The above pictures show an unsealed mount and a mount that has silicone rtv, not a roof sealant, covering only the top of the bolt. Silicone will work for a short time if you get it in between the holes and the bolts, if its sitting on top of the bolt and not covering the hole bolt and hole then it is useless. The picture below shows a properly mounted support arm that is glued into the hole smashing the glue around the bolt and mount creating a complete seal. Mounts done in this fashion never leak.
The glue used show above is Loctite PL Premium Polyurethane Construction Adhesive, it will last half a century. Once it dries it becomes a solid part of the roof and if you ever take the mount down you will have to leave the support feet.
The next picture will show a backwards mount. This backward mount also has the tripod arms placed very close together and it does not create a strong spread out tripod that is solidly mounted. There are a few other things wrong with this mount. Notice the lack of service loop and the fact the dish is bolted onto an adapter that adapts the poor mount for a smaller dish rather than mounting another mount.

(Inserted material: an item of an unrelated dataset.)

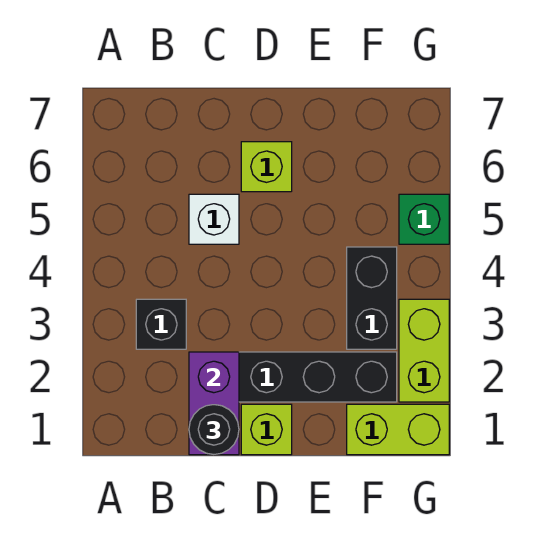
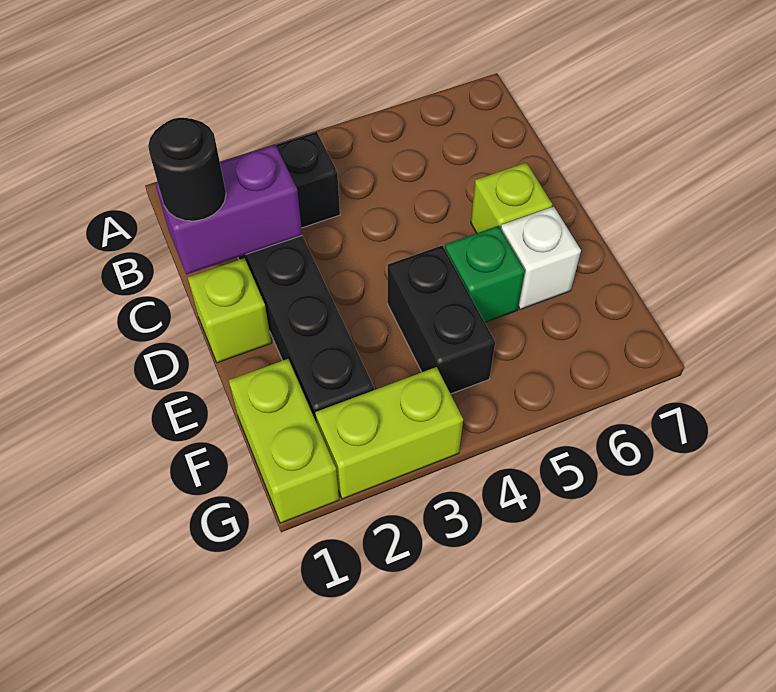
white 1x1 brick [189,194,239,244] -> white 1x1 brick moved to [501,207,581,309]
black 1x2 brick [347,247,397,349] -> black 1x2 brick turned to [388,246,495,394]
green 1x1 brick [399,194,449,244] -> green 1x1 brick moved to [445,226,525,322]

The above mount is a DirecTV mount with a Dish antenna on it. Dish antennas use different size mounts and so there is a mount adapter. This isn’t so bad but the mount itself is poor and shouldn’t be used. The installer obviously wanted to save having to install a mount and used an existing one. Something I couldn’t easily picture is that the mount is not bolted into any roof rafters, despite having open eaves that you can measure from below, the installer of this is just mount bolted into the plywood. This would probably okay but the location regularly experiences winds of 60mph and gusts of 80-100mph winds.
Here is that same mount next to a tripod mount that was properly mounted. The left mount will take any winds that the house will take.
Two correctly mounted dishes and two backwards. Notice the dish on the left at the near peak. There is no need for it to be up that high. The wire runs down to the front of the house so placing it closer would have been easier and less ladder work.
Other Poor Mount Choices and Hack Work
The above antenna is mounted on a flat roof with no sealant. The wire is fastened with a knot around the arm. This dish however is unused.
These dishes are tripod mounts which need to be spread out like a tripod which can be very strong. Unfortunately people place the arms too close together to really do much good. One antenna also shadows the solar cells during the morning.
Just Plain Wrong
In my rant so far I have shown you a few different errors of dishes. I would like to believe that it was done with stupidity and not laziness. But this next set of photos will show you a tripod that is inline and sagging on the roof. The weight of the antenna is pulling the bolts out of the roof, causing it to sag and loose signal. These are old photos taken with a camera phone so be gentle.
This one has two backwards mounts, but even worse the following has the tripod inline.
The next photo may be a bit confusing, but it shows that someone took an Exede/ViaSat mount and affixed a Hughes Net antenna to it.
People do these hack jobs and I get called out to them. Once I get more pictures I will post another post with more common mistakes that people make, such as mistakenly placing the dish at the highest point rather than any working spot because a satellite 23,000 miles away needs an extra 15 feet to get better signal. All they do is make the job harder for them and others to service, which I suspect is a reason why houses end up with several generations of satellite dishes all mounted at various locations.
This isn’t the end of my rant. I just have ran out of photos for the moment and cant wait to collect more before posting this post. Look for a part two if you like that sort of thing. It’ll have a more complete collection of strange, weird, and bad work. I might even include some non antenna related photos who knows!. Peace out.